Jan. 16th, 2014

hudebnik: (devil duck)
Following up on this post...

[livejournal.com profile] shalmestere is undergoing physical therapy for a knee injury last month, and I just got the first insurance statement.

For the initial one-hour visit, the charges add up to $790, which is paid for as follows:
$660.40 "insurance plan discount"
$109.60 "insurance plan pays"
$20.00 "customer co-pay"
$180.00 "not covered"
$0.00 "you owe"

I had to look up the difference between "insurance plan discount" and "not covered": the former is "treatments for which the insurance company has agreed to pay a little bit," while the latter is "treatments for which the insurance company has agreed to pay nothing," but the effect is the same: nobody is paying it.  So why do they bother billing for it in the first place?  Do they hope to actually get the whole $790 from uninsured patients, while getting only $129.60 (about 1/6 of the total) for an insured patient?

The second one-hour visit adds up to only $540, because it doesn't involve an initial exam.  The other therapies cost exactly the same amount as before, despite presumably taking longer (because there's no initial exam).  This time it's broken down into
$464.46 "insurance plan discount"
$55.54 "insurance plan pays"
$20.00 "customer co-pay"
$180.00 "not covered"
$0.00 "you owe"
This time the provider is getting less than 14% of their claimed total from us.  If 95% of their customers have insurance, and our insurance company is neither better nor worse at negotiating discounts than the average company, then the average reimbursement they actually get for this sort of visit is $98.76, which means their actual costs for this sort of visit must be somewhere below that.  So why not just bill everybody the same $99 rather than loading 27% of the costs onto what are probably the poorest 5% of the customers?
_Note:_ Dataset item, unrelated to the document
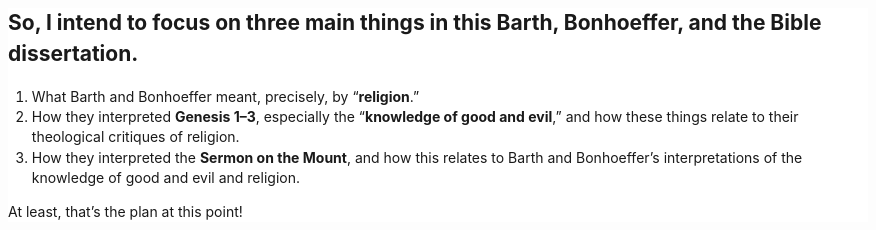 ## So, I intend to focus on three main things in this Barth, Bonhoeffer, and the Bible dissertation. 

1. What Barth and Bonhoeffer meant, precisely, by “**religion**.”
2. How they interpreted **Genesis 1–3**, especially the “**knowledge of good and evil**,” and how these things relate to their theological critiques of religion.
3. How they interpreted the **Sermon on the Mount**, and how this relates to Barth and Bonhoeffer’s interpretations of the knowledge of good and evil and religion.

At least, that’s the plan at this point!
When you buy a gallon of milk, there's a price tag on the shelf.  You can see the price before you decide whether to buy it, and everybody pays the same price (although some may do it with food stamps).  I could imagine charging less (for necessities like milk and health care) to the people least able to pay, but what kind of cockamamie scheme charges MORE to the people least able to pay?